Verkaufsgespräche 2.0



Wie sich Verkaufsgespräche heute darstellen (vor allem in "sozialen Netzwerken")

Sich anpreisen, bzw. seine Waren und Dienstleistungen anpreisen. Das Beste von sich und seinen Produkten behaupten. Die Vorteile herausstellen. Im nächsten Schritt dem Gegenüber darlegen, was er oder sie verpassen könnte, wenn er oder sie wirklich der Meinung ist, auf das Produkt/ die Dienstleistung verzichten zu können. Ein Ass im Ärmel haben. Nicht gleich aufgeben...
All diese Punkte gehören zu einem Verkaufs- oder Angebotsgespräch/ einer Kontaktaufnahme zu diesem Zwecke dazu – keine Frage. Aber wann wurde eigentlich die Reihenfolge geändert? Und seit wann wird man eigentlich von Anfang an hinters Licht geführt?

- **Aufgaben**:
1) Wie lautet der Abschnitt aus dem Text über Verkaufsgespräche wörtlich, beginnend mit „Verkaufsgespräche 2.0“ und weiter bis einschließlich „Nicht gleich aufgeben...“?
2) Welche Punkte nennt der Text über Verkaufsgespräche im Absatz vor dem Satz mit „All diese Punkte“?
3) Führe den Text über Verkaufsgespräche nach seinem letzten Satz weiter.
Die Daten stammen aus einer anderen Quelle als der Text.

- **Daten zur Analyse**:
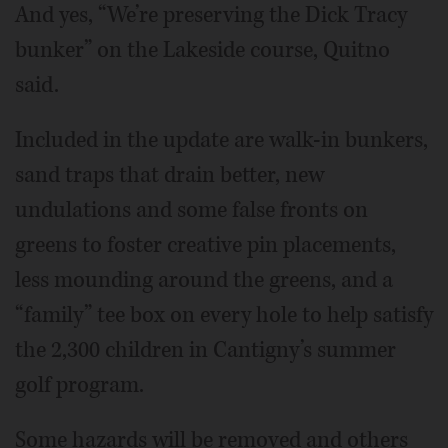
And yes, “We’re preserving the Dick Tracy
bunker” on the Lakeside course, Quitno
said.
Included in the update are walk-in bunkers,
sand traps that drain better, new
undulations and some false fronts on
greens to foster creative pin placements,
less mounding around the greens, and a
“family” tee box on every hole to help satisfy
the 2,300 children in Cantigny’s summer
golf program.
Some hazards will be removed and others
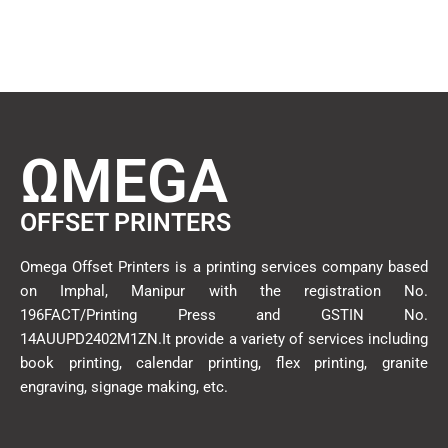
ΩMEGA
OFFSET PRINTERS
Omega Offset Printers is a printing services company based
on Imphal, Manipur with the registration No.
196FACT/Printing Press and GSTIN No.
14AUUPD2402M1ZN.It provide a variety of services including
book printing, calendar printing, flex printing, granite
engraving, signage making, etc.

- **Antworten im Einzelnen**:
1)
Verkaufsgespräche 2.0



Wie sich Verkaufsgespräche heute darstellen (vor allem in "sozialen Netzwerken")

Sich anpreisen, bzw. seine Waren und Dienstleistungen anpreisen. Das Beste von sich und seinen Produkten behaupten. Die Vorteile herausstellen. Im nächsten Schritt dem Gegenüber darlegen, was er oder sie verpassen könnte, wenn er oder sie wirklich der Meinung ist, auf das Produkt/ die Dienstleistung verzichten zu können. Ein Ass im Ärmel haben. Nicht gleich aufgeben...

2)
- Sich anpreisen bzw. seine Waren und Dienstleistungen anpreisen
- Das Beste von sich und seinen Produkten behaupten
- Die Vorteile herausstellen
- Dem Gegenüber darlegen, was er oder sie verpassen könnte, wenn er oder sie meint, auf das Produkt oder die Dienstleistung verzichten zu können
- Ein Ass im Ärmel haben
- Nicht gleich aufgeben

3)
Kontaktaufnahme
Zunächst kommt die Frage nach einer Freundschaftsbestätigung oder der Vernetzung. Dann vielleicht eine Nachricht. Da ich selbst nur schwer damit umgehen kann, die Person, die so agiert, einfach stehen zu lassen oder zu ignorieren und zudem noch neugierig bin, schreibe ich meist eine kurze Nachricht und frage nach, woher wir uns denn kennen, bzw. was ich für die Person tun kann?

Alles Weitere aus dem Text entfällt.